Caratteristiche e condizioni:
cm. 22 x 14, pp. 270, brossura, in buone condizioni.
Contenuto:
Italiani senza onore. I crimini in Jugoslavia e i processi negati (1941-1951), a cura di Costantino Di Sante, analizza le responsabilità dell’occupazione militare italiana in Jugoslavia durante la Seconda guerra mondiale e le vicende politiche e giudiziarie che seguirono al termine del conflitto.
Dopo l’invasione dell’aprile 1941, nei territori jugoslavi occupati venne attuata una politica di controllo e “pacificazione” caratterizzata da operazioni militari, repressione e violenze contro la popolazione civile. Alla fine della guerra il governo jugoslavo guidato da Tito richiese l’estradizione di militari e funzionari italiani accusati di crimini di guerra, affinché potessero essere processati.

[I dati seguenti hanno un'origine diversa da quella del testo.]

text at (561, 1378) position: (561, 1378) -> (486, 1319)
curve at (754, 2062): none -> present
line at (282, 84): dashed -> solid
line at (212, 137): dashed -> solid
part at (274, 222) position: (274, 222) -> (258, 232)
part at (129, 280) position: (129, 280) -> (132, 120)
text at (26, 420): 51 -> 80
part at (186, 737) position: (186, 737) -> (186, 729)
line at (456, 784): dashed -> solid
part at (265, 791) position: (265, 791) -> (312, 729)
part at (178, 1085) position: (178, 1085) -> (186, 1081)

Il volume ricostruisce le dinamiche diplomatiche e politiche che impedirono la celebrazione di tali processi. Nonostante gli accordi internazionali prevedessero la consegna degli imputati, il governo italiano operò per evitare le estradizioni, contribuendo di fatto alla mancata apertura dei procedimenti giudiziari.
Il libro raccoglie e analizza documenti d’archivio, tra cui l’atto d’accusa jugoslavo e le controrelazioni elaborate nel 1945 dallo Stato Maggiore dell’esercito italiano, nelle quali le responsabilità venivano ridimensionate e ricondotte al contesto della guerra partigiana. La pubblicazione di questi materiali offre un contributo alla ricostruzione storica dell’occupazione italiana nei Balcani e al dibattito sulla memoria dei crimini di guerra.